DLR-RM / stable-baselines3

PyTorch version of Stable Baselines, reliable implementations of reinforcement learning algorithms.
https://stable-baselines3.readthedocs.io
MIT License
8.92k stars 1.68k forks source link

[Question] Using images to train DDPG+HER agent #287

Closed SilviaZirino closed 3 years ago

SilviaZirino commented 3 years ago

Hello, I’m trying to train a DDPG+HER agent that interacts with a custom environment and that takes in input the RGB image of the environment. From what I understand, in the previous version of stable baselines only 1D observation spaces were supported in HER (as indicated also in HERGoalEnvWrapper), thus excluding image observations

       if len(goal_space_shape) == 2:
            assert goal_space_shape[1] == 1, "Only 1D observation spaces are supported yet"
        else:
            assert len(goal_space_shape) == 1, "Only 1D observation spaces are supported yet"

In this new version of stable baselines, I see no evident assertion against using 2D spaces but in ObsDictWrapper, the observation and goal dimensions are taken from the first dimension shape only

    if isinstance(self.spaces[0], spaces.Discrete):
        self.obs_dim = 1
        self.goal_dim = 1
    else:
        self.obs_dim = venv.observation_space.spaces["observation"].shape[0]
        self.goal_dim = venv.observation_space.spaces["achieved_goal"].shape[0]

Question

Is it possible to train a DDPG+HER agent from images using the implementation of stable baselines 3?

araffin commented 3 years ago

Hello, This feature is currently not supported by SB3, but this should be the case once we refactored HER after #243 is merged ;)

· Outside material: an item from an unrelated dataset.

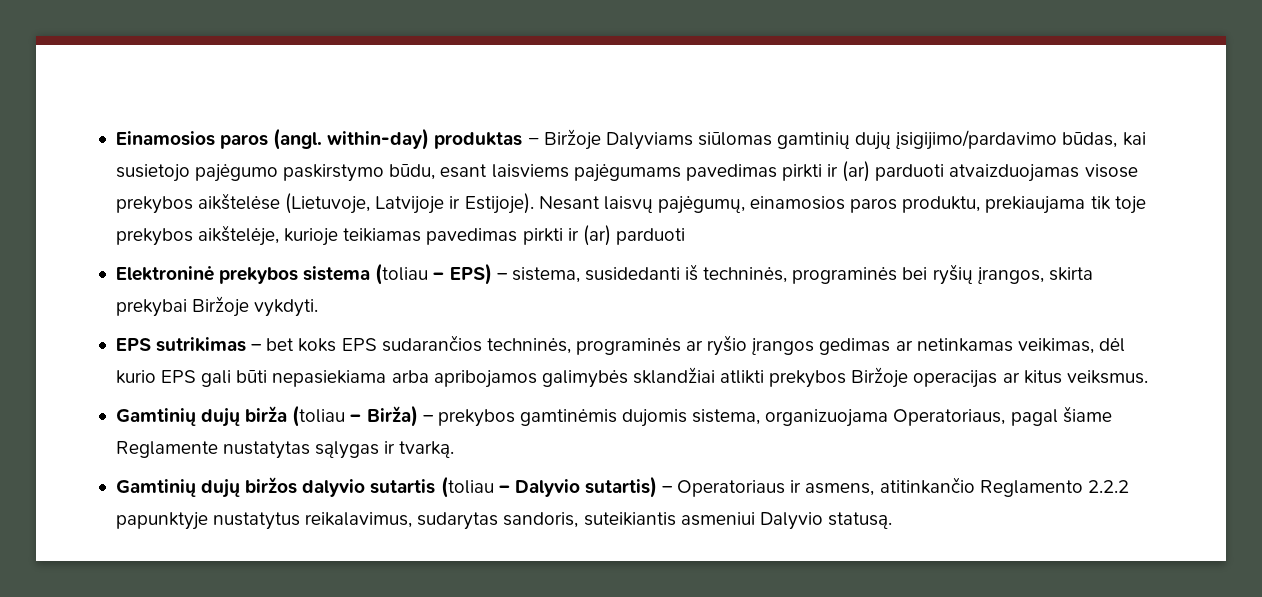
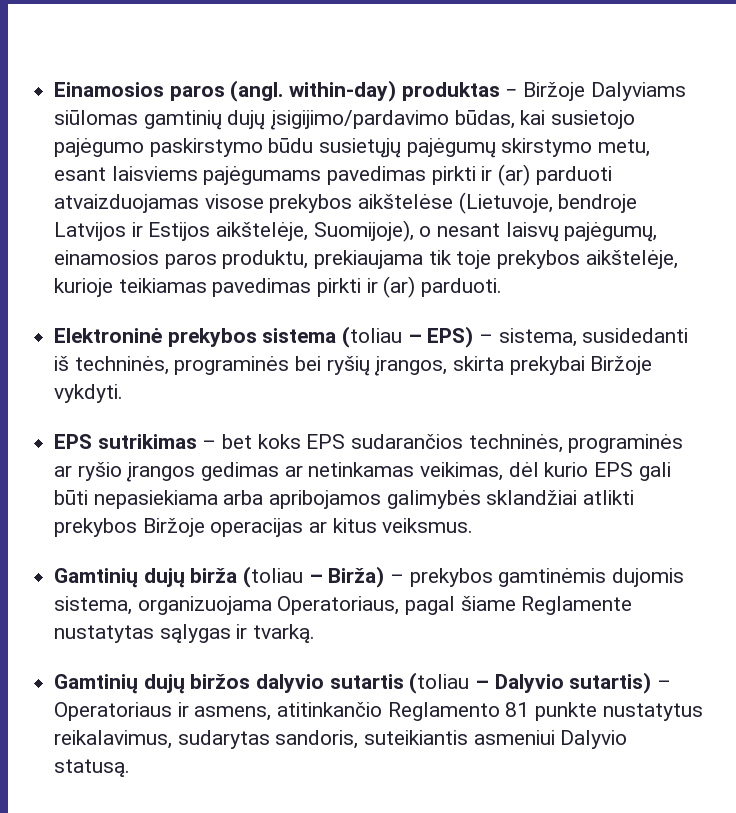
[389,164,436,180] būdu, -> [268,138,651,158] būdu susietųjų pajėgumų skirstymo metu,
[375,193,600,214] Latvijoje ir Estijoje). Nesant -> [558,194,638,213] [54,220,501,242] bendroje Latvijos ir Estijos aikštelėje, Suomijoje), o nesant
[615,228,685,245] parduoti -> [421,278,503,297] parduoti.
[1087,480,1129,493] [115,512,208,530] 2.2.2 papunktyje -> [505,702,598,721] 81 punkte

If you want to work with images directly (which I do not recommend anyway, better to extract an intermediate representation first), you will need to update the ObsDictWrapper so that the conversion from dict to vector and vector to dict works properly.

a quick example:

import numpy as np
import gym
from gym import spaces

from stable_baselines3 import DDPG, HER

class CustomEnv(gym.GoalEnv):
    """Custom Environment that follows gym interface"""

    metadata = {"render.modes": ["human"]}

    def __init__(self):
        super(CustomEnv, self).__init__()
        self.action_space = spaces.Box(low=-1, high=1, shape=(2,), dtype=np.float32)
        N_CHANNELS = 1
        HEIGHT = 64
        WIDTH = 64
        obs_shape = (N_CHANNELS, HEIGHT, WIDTH)
        # obs_shape = (HEIGHT, WIDTH, N_CHANNELS)
        # Example for using image as input (can be channel-first or channel-last):
        self.observation_space = spaces.Dict(
            {
                "observation": spaces.Box(low=0, high=255, shape=obs_shape, dtype=np.uint8),
                "achieved_goal": spaces.Box(low=0, high=255, shape=obs_shape, dtype=np.uint8),
                "desired_goal": spaces.Box(low=0, high=255, shape=obs_shape, dtype=np.uint8),
            }
        )

    def step(self, action):
        reward = 0.0
        done = False
        return self.observation_space.sample(), reward, done, {}

    def compute_reward(self, achieved_goal, desired_goal, info):
        return np.zeros((len(achieved_goal),))

    def reset(self):
        return self.observation_space.sample()

    def render(self, mode="human"):
        pass

model = HER("MlpPolicy", CustomEnv(), DDPG, verbose=1, buffer_size=1000, learning_starts=100, max_episode_length=100)

model.learn(50000)
araffin commented 3 years ago

The refactored HER is available here: https://github.com/DLR-RM/stable-baselines3/pull/351 It notably adds support for images.

JimLiu1213 commented 3 years ago

Hi @araffin I am also using DDPG+HER with only the observation as images, on Colab. The images are (4, 64, 64) of shape. The problem I have here is that memory is not enough on Colab even though I reduce the buffer size to 1e5. The error of 'tcmalloc: large alloc 3276800000 bytes == 0x55ab7f82a000' are shown. Therefore, I changed it to 50000, with cnn_output_dim of 128. But the agent seemed does not learn anything. Could please please give me some ideas how to solve this issue. Thank you very much.